During his 37 years at NIEHS, Thomas Kunkel, Ph.D., has made significant contributions to his field of scientific research, showing how DNA damage can result in genetic mutations that increase the risk of disease. He also has positively influenced the careers of dozens of colleagues, collaborators, and postdoctoral trainees.
Many of them met at a symposium honoring Kunkel titled “The Fidelity of DNA Replication: From Basic Mechanism to Disease.” Held August 29-30 in Research Triangle Park, North Carolina, the lively celebration coincided with his 70th birthday.
A leader in his field
Kunkel, head of the NIEHS DNA Replication Fidelity Group, is a world-renowned scientist. His work shows how DNA damage can disrupt replication, a key process in which DNA is copied during cell division. Errors in that process, or lack of fidelity, can lead to gene mutations that can predispose individuals to cancer and other diseases.
In 1985, three years after joining NIEHS, Kunkel gained wide recognition for developing a new way to cause mutation at a specific site on DNA. His method provided researchers with a better way to target gene mutations and study their effects on DNA, RNA, and protein functioning.
By 2011, his extensive research into DNA replication fidelity and publications in high-impact journals earned him the title of National Institutes of Health Distinguished Investigator. Three years later, he was inducted into the American Academy of Arts and Sciences.
At the symposium, speakers praised Kunkel’s numerous career accomplishments. Many said they were equally impressed by his boundless scientific curiosity and generous spirit.
“Tom’s scientific career has impacted countless scientists around the globe,” said NIEHS Scientific Director Darryl Zeldin, M.D., during his opening remarks. “His inquisitive mind and relentless pursuit of the truth will no doubt continue to inspire many for years to come.”
Good presentations, good humor
Following Zeldin’s talk, academics from universities in the U.S. and abroad, many of whom have collaborated with Kunkel or received mentorship from him, presented their research.
Some examined DNA polymerases, which are enzymes necessary for DNA replication. Others discussed genome maintenance and how it helps to prevent disease.

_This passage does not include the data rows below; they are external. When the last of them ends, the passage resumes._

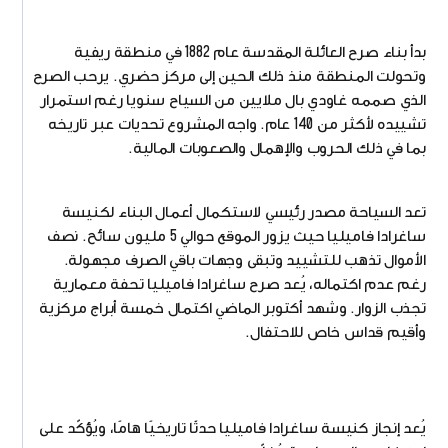
بدأ بناء صرح العائلة المقدسة عام 1882 في منطقة ريفية
وتحولت المنطقة منذ ذلك الحين إلى مركز حضري. يرحب الصرح
الذي صممه غاودي بال ملايين من السياح سنويا رغم استمرار
تشييده لأكثر من 140 عام. واجه المشروع تحديات عبر تاريخه
بما في ذلك الحروب والإهمال والصعوبات المالية.
تعد السياحة مصدر رئيسي لاستكمال أعمال البناء لكنيسة
ساغرادا فاميليا حيث يزور الموقع حوالي 5 مليون سائح. نصف
الأموال تذهب للتشييد وتبقى وجهات باقي الصرف مجهولة.
رغم عدم اكتماله، يُعد صرح ساغرادا فاميليا تحفة معمارية
تجذب الزوار. وشهد أكتوبر الماضي اكتمال خمسة أبراج مركزية
وأقيم قداس خاص للاحتفال.
يُعد إنجاز كنيسة ساغرادا فاميليا حدثًا تاريخيًا هامًا، ويُؤكّد على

In-depth scientific talks were mixed with lighthearted banter. Several speakers shared amusing personal stories involving Kunkel and pictures of him at various conferences.

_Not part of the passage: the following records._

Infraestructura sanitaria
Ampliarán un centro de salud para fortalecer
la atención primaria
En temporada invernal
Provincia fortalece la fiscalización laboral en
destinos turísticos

Philip Hanawalt, Ph.D., an emeritus biology professor at Stanford University, told a story from a conference in Australia that he and Kunkel attended many years ago.

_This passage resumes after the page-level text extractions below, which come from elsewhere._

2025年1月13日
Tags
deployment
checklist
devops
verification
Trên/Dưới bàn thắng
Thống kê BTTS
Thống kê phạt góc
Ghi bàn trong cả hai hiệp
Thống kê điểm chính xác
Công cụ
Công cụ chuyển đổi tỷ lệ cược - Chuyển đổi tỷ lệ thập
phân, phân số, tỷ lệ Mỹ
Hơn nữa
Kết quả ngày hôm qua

“As we left the airport, we found we could buy Akubra hats,” he recounted, donning the one he had purchased. “This is the first time I’ve worn mine. And see, why I’ve kept it is because it’s my hat off to Tom Kunkel,” Hanawalt said as he tossed it on the stage.
Gratitude all around
Penn State University professor Kristin Eckert, Ph.D., one of Kunkel’s former postdoctoral trainees, said working in his lab helped to advance her career.
“He let me explore the world of knowledge on my own. And I think that really set the stage for me to start my own lab,” she said. “I really appreciate that opportunity.”
Later, Kunkel thanked the presenters, whom he called his second family. “I’m very, very impressed with the science I’ve heard,” he said. “It’s a continuation of what has excited me since I started as a scientist.” Kunkel then talked about his current research interests.
“There are two things that really excite me,” he said. “One is the science related to cancer and human diseases and the impact of the environment on the processes that we all study. “[The other is] the consequences of the processes that we study to the evolution of life on earth.”
(Salahuddin Syed, Ph.D., is an Intramural Research Training Award fellow in the NIEHS DNA Replication Fidelity Group.)